Life is tough...and transient

Shambhala Sun just sent me the pdf of Norman Fischer's article, Life is Tough - 6 ways to deal with it, from the March issue of the magazine, so I thought I'd share it here. As I mentioned in yesterday's post, it's a great article about the Lojong slogans, and his book, Training in Compassion, which I'm reading now, is even better. Today I'm studying slogan #2: See everything as a dream. Here's a little bit of what Norman says about it:

Everything is always passing away. That's just how it is in this world. As soon as something appears, in that same moment, it's already gone. Everything that exists in time is like this, appearing and disappearing in a flash. That's what we mean when we say "time is passing."
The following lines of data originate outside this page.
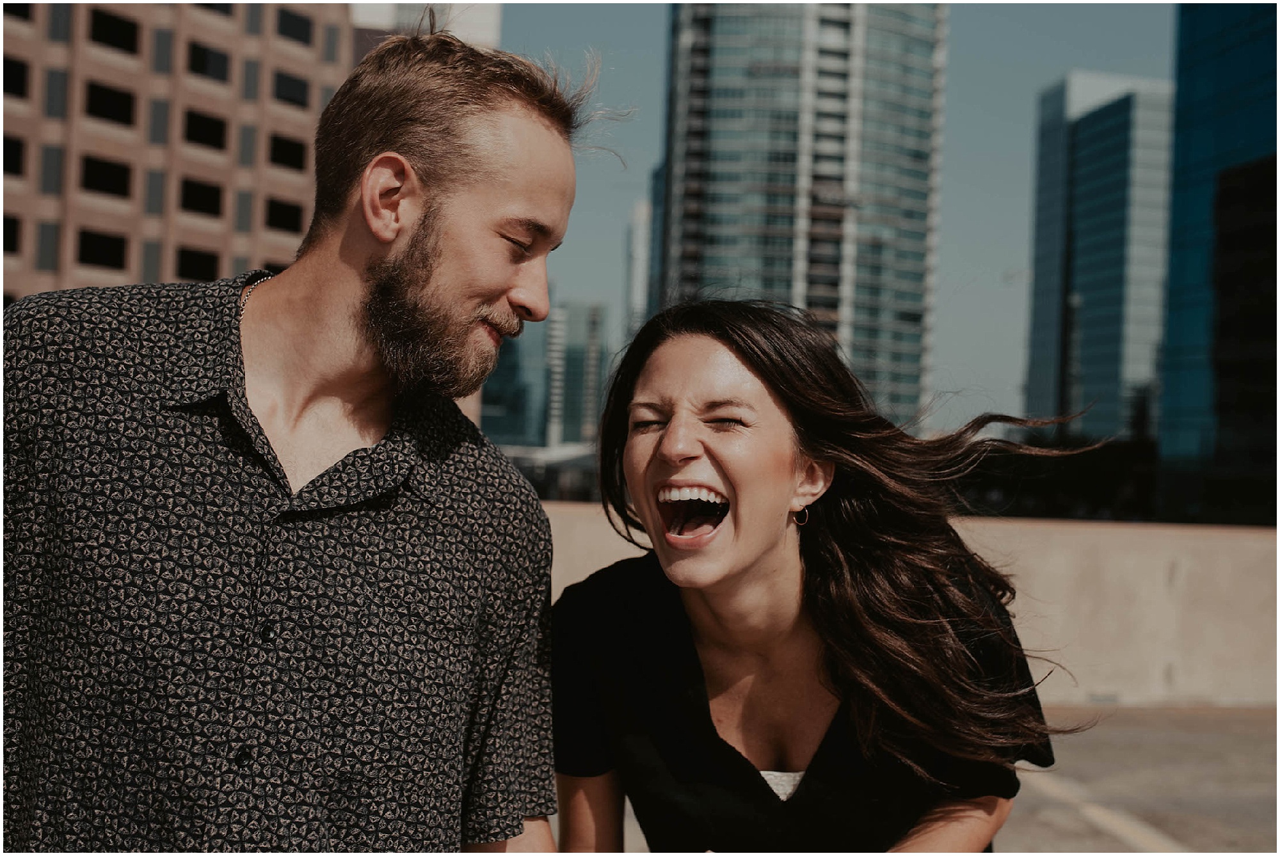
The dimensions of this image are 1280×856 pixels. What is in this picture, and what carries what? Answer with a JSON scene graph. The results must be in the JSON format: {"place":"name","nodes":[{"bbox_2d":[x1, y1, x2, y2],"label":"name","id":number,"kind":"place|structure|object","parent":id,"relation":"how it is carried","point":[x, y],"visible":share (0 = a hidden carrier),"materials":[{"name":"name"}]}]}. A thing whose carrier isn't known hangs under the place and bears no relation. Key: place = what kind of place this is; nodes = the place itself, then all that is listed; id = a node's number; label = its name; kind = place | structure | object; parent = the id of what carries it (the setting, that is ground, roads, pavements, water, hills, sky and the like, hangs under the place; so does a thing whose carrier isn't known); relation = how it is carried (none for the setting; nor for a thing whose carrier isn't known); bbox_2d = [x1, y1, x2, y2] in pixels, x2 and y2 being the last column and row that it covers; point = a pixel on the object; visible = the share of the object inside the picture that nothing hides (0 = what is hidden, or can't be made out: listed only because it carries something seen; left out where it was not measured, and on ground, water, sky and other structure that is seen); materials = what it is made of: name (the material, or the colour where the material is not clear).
{"place":"outdoors","nodes":[
{"label":"outdoors","id":0,"kind":"place"},
{"bbox_2d":[0,0,347,306],"label":"brick building","id":1,"kind":"structure","parent":0,"point":[211,100],"materials":[{"name":"brick"}]},
{"bbox_2d":[1,211,20,254],"label":"window","id":2,"kind":"structure","parent":1,"relation":"in","point":[6,235],"materials":[{"name":"black glass"}]},
{"bbox_2d":[1,136,25,176],"label":"window","id":3,"kind":"structure","parent":1,"relation":"in","point":[18,155],"materials":[{"name":"black glass"}]},
{"bbox_2d":[1,55,29,99],"label":"window","id":4,"kind":"structure","parent":1,"relation":"in","point":[21,78],"materials":[{"name":"black glass"}]},
{"bbox_2d":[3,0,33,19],"label":"window","id":5,"kind":"structure","parent":1,"relation":"in","point":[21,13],"materials":[{"name":"black glass"}]},
{"bbox_2d":[35,220,59,270],"label":"window","id":6,"kind":"structure","parent":1,"relation":"in","point":[46,253],"materials":[{"name":"grey glass"}]},
{"bbox_2d":[39,144,63,193],"label":"window","id":7,"kind":"structure","parent":1,"relation":"in","point":[48,153],"materials":[{"name":"grey glass"}]},
{"bbox_2d":[43,67,68,118],"label":"window","id":8,"kind":"structure","parent":1,"relation":"in","point":[58,83],"materials":[{"name":"grey glass"}]},
{"bbox_2d":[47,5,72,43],"label":"window","id":9,"kind":"structure","parent":1,"relation":"in","point":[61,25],"materials":[{"name":"grey glass"}]},
{"bbox_2d":[75,227,127,270],"label":"window","id":10,"kind":"structure","parent":1,"relation":"in","point":[86,248],"materials":[{"name":"black glass"}]},
{"bbox_2d":[80,154,131,198],"label":"window","id":11,"kind":"structure","parent":1,"relation":"in","point":[98,173],"materials":[{"name":"black glass"}]},
{"bbox_2d":[84,81,135,125],"label":"window","id":12,"kind":"structure","parent":1,"relation":"in","point":[101,100],"materials":[{"name":"black glass"}]},
{"bbox_2d":[87,8,140,53],"label":"window","id":13,"kind":"structure","parent":1,"relation":"in","point":[109,21],"materials":[{"name":"black glass"}]},
{"bbox_2d":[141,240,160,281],"label":"window","id":14,"kind":"structure","parent":1,"relation":"in","point":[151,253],"materials":[{"name":"grey glass"}]},
{"bbox_2d":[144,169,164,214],"label":"window","id":15,"kind":"structure","parent":1,"relation":"in","point":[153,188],"materials":[{"name":"grey glass"}]},
{"bbox_2d":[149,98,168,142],"label":"window","id":16,"kind":"structure","parent":1,"relation":"in","point":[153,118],"materials":[{"name":"grey glass"}]},
{"bbox_2d":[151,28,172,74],"label":"window","id":17,"kind":"structure","parent":1,"relation":"in","point":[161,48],"materials":[{"name":"grey glass"}]},
{"bbox_2d":[174,245,218,281],"label":"window","id":18,"kind":"structure","parent":1,"relation":"in","point":[186,271],"materials":[{"name":"black glass"}]},
{"bbox_2d":[178,177,222,217],"label":"window","id":19,"kind":"structure","parent":1,"relation":"in","point":[203,191],"materials":[{"name":"black glass"}]},
{"bbox_2d":[183,109,227,150],"label":"window","id":20,"kind":"structure","parent":1,"relation":"in","point":[201,121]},
{"bbox_2d":[184,40,231,83],"label":"window","id":21,"kind":"structure","parent":1,"relation":"in","point":[203,50],"materials":[{"name":"black glass"}]},
{"bbox_2d":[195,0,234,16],"label":"window","id":22,"kind":"structure","parent":1,"relation":"in","point":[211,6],"materials":[{"name":"black glass"}]},
{"bbox_2d":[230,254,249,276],"label":"window","id":23,"kind":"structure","parent":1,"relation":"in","point":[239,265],"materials":[{"name":"grey glass"}]},
{"bbox_2d":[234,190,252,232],"label":"window","id":24,"kind":"structure","parent":1,"relation":"in","point":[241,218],"materials":[{"name":"grey glass"}]},
{"bbox_2d":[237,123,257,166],"label":"window","id":25,"kind":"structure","parent":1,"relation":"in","point":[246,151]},
{"bbox_2d":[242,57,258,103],"label":"window","id":26,"kind":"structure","parent":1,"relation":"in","point":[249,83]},
{"bbox_2d":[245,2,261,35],"label":"window","id":27,"kind":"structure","parent":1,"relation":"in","point":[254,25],"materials":[{"name":"grey glass"}]},
{"bbox_2d":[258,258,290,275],"label":"window","id":28,"kind":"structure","parent":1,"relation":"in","point":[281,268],"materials":[{"name":"black glass"}]},
{"bbox_2d":[264,195,303,232],"label":"window","id":29,"kind":"structure","parent":1,"relation":"in","point":[287,213],"materials":[{"name":"black glass"}]},
{"bbox_2d":[268,133,306,170],"label":"window","id":30,"kind":"structure","parent":1,"relation":"in","point":[289,155],"materials":[{"name":"black glass"}]},
{"bbox_2d":[271,69,310,108],"label":"window","id":31,"kind":"structure","parent":1,"relation":"in","point":[291,86],"materials":[{"name":"black glass"}]},
{"bbox_2d":[275,7,314,45],"label":"window","id":32,"kind":"structure","parent":1,"relation":"in","point":[304,24],"materials":[{"name":"black glass"}]},
{"bbox_2d":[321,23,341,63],"label":"window","id":33,"kind":"structure","parent":1,"relation":"in","point":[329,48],"materials":[{"name":"grey glass"}]},
{"bbox_2d":[346,0,502,66],"label":"white building","id":34,"kind":"structure","parent":0,"point":[487,25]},
{"bbox_2d":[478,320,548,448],"label":"glass building","id":35,"kind":"structure","parent":0,"point":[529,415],"materials":[{"name":"glass"}]},
{"bbox_2d":[497,442,599,503],"label":"low building","id":36,"kind":"structure","parent":0,"point":[562,453],"materials":[{"name":"grey"}]},
{"bbox_2d":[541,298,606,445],"label":"distant building","id":37,"kind":"structure","parent":0,"point":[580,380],"materials":[{"name":"glass"}]},
{"bbox_2d":[624,198,653,336],"label":"distant building","id":38,"kind":"structure","parent":0,"point":[637,255],"materials":[{"name":"white"}]},
{"bbox_2d":[645,159,664,314],"label":"building","id":39,"kind":"structure","parent":0,"point":[657,183],"materials":[{"name":"blue glass"}]},
{"bbox_2d":[660,1,948,438],"label":"glass skyscraper","id":40,"kind":"structure","parent":0,"point":[715,130],"materials":[{"name":"glass"}]},
{"bbox_2d":[495,0,1178,437],"label":"sky","id":41,"kind":"structure","parent":0,"point":[602,253],"materials":[{"name":"blue"}]},
{"bbox_2d":[539,506,1279,711],"label":"parapet wall","id":42,"kind":"structure","parent":0,"point":[1216,550],"materials":[{"name":"beige concrete"}]},
{"bbox_2d":[552,702,1279,855],"label":"pavement","id":43,"kind":"structure","parent":0,"point":[1145,715],"materials":[{"name":"grey concrete"}]},
{"bbox_2d":[550,300,1072,855],"label":"woman","id":44,"kind":"object","parent":43,"relation":"on","point":[767,388],"visible":0.99},
{"bbox_2d":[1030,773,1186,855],"label":"parking line","id":45,"kind":"object","parent":43,"relation":"on","point":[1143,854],"visible":0.78,"materials":[{"name":"white paint"}]},
{"bbox_2d":[1026,69,1176,440],"label":"skyscraper","id":46,"kind":"structure","parent":0,"point":[1083,255],"materials":[{"name":"blue glass"}]},
{"bbox_2d":[1160,0,1279,525],"label":"glass building","id":47,"kind":"structure","parent":0,"point":[1200,43],"materials":[{"name":"blue glass"}]},
{"label":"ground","id":48,"kind":"structure","parent":0},
{"bbox_2d":[2,23,579,855],"label":"man","id":49,"kind":"object","parent":48,"relation":"on","point":[367,173],"visible":0.99},
{"bbox_2d":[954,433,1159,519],"label":"tree","id":50,"kind":"object","parent":48,"relation":"on","point":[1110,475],"visible":0.38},
{"bbox_2d":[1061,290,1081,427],"label":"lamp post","id":51,"kind":"object","parent":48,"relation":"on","point":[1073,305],"visible":0.5,"materials":[{"name":"grey"}]}
]}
Now it is today. Where did yesterday go, and where is tomorrow now? You can't say. Nor is it really clear where today—where now—is. As soon as you try to figure it out, it is already gone. Since this is so, you have to wonder whether it was ever really here to begin with...

Reading this, I can trace so clearly the influence of Norman's thinking and teaching on A Tale for the Time Being. I can also hear the echoes of Dogen Zenji's beautiful fascicle "Uji" or "The Time-Being." After my mother's death, I spent several years studying these Zen teachings on impermanence, and the outcome of this study was a novel. Who could know?

This evening, as I was walking through the forest on my way back from a neighbor's house, life really felt like a dream. It was getting dark. The mist was hanging low in the trees. Drops of rain clung to the tips of the cedar boughs. The ground was spongy and deep, and the moss, clinging to the dark wet bark of the fir trees was brilliantly green. At least that's what I remember.

Norman writes that everything is a memory, even while it's happening. Research in neuroscience has demonstrated that the brain registers experience a moment after it occurs, so by the time it occurs to us that we're experiencing something, it's already over. Life, as we think we're living it, is always a dream. It's always an illusion. This sense of the fleeting and ephemeral is at the heart of the Japanese term wabi-sabi, which refers to the exquisite, dreamlike beauty of impermanence, simplicity and imperfection. This is an aesthetic ideal I aspire to as a writer.